• Action item: Go through the lines below one by one and count those holding the string "none". Give the count alone.

• Data to process:
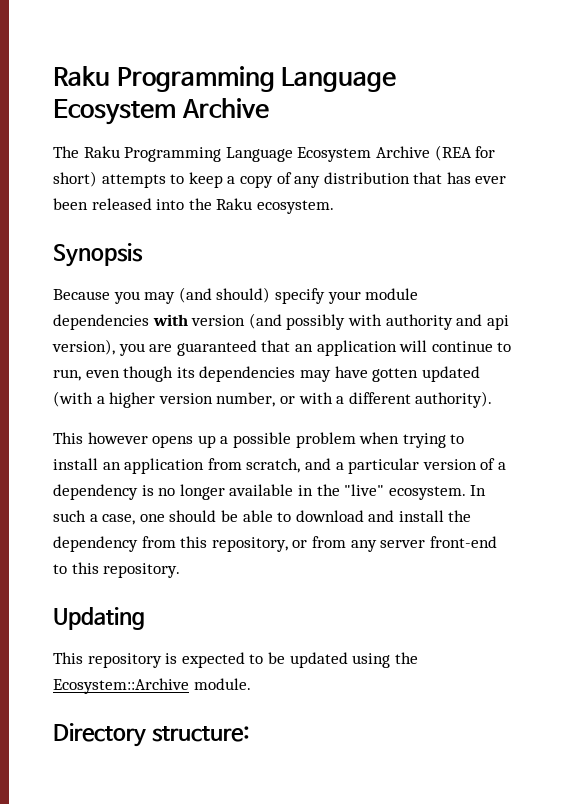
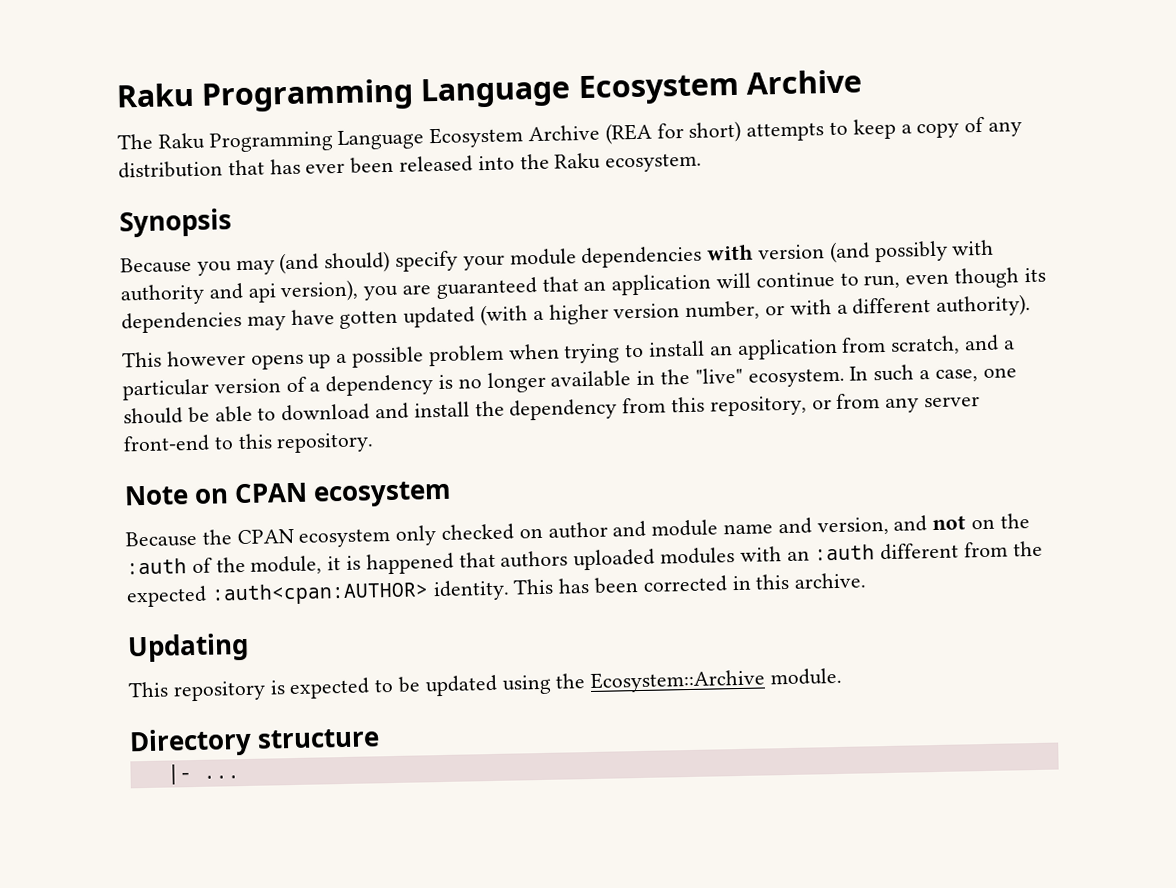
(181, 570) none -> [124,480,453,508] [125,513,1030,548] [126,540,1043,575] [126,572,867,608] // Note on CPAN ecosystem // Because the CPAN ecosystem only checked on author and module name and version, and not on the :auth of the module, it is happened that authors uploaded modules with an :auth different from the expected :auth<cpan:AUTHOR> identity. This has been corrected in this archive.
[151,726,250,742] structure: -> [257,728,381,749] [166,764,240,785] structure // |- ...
---
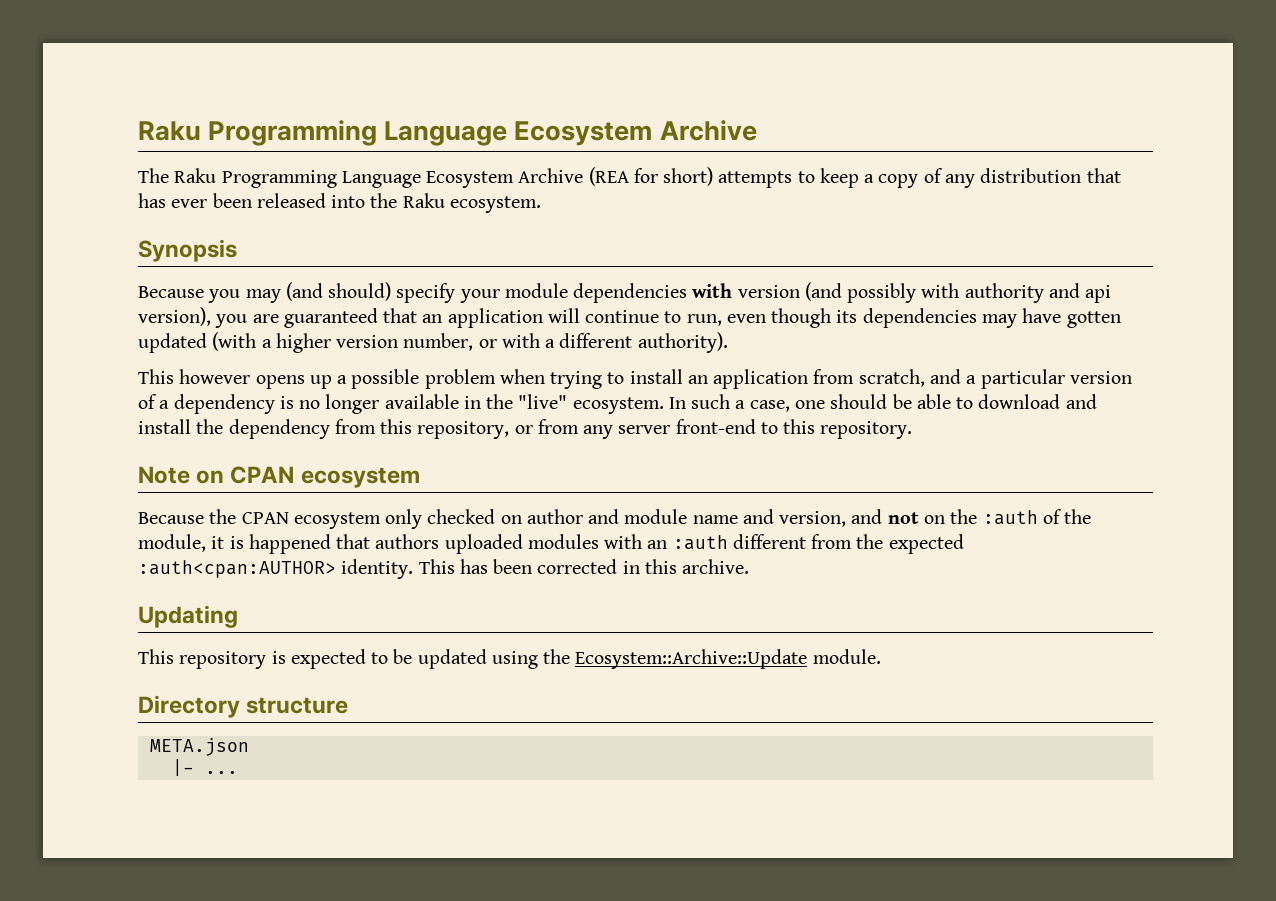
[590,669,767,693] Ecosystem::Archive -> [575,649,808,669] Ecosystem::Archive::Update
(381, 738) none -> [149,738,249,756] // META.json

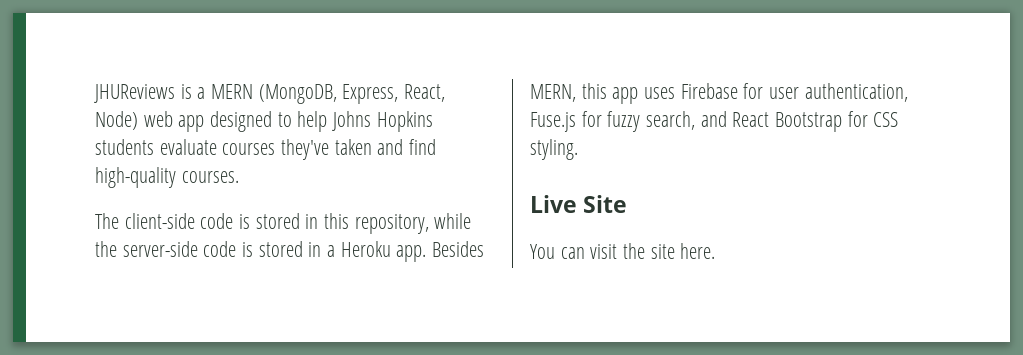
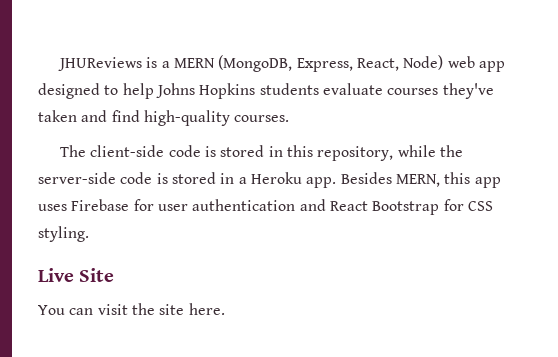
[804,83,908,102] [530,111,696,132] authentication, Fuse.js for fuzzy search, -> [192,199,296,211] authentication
--
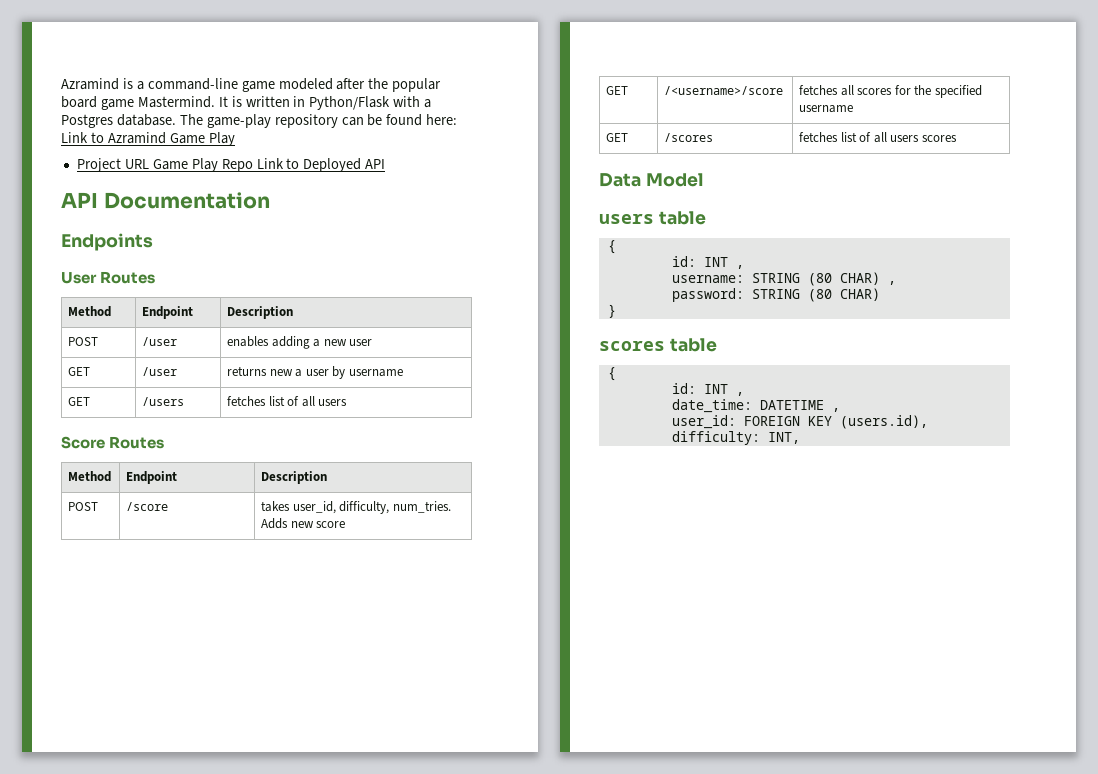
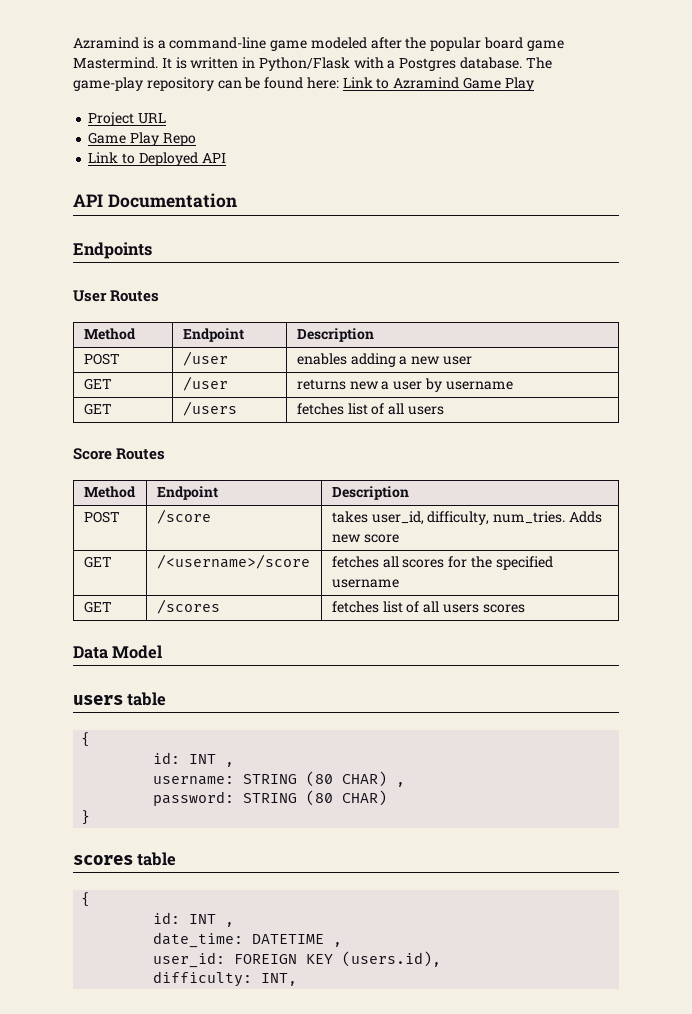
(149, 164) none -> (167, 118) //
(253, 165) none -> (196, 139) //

• Answer box: 4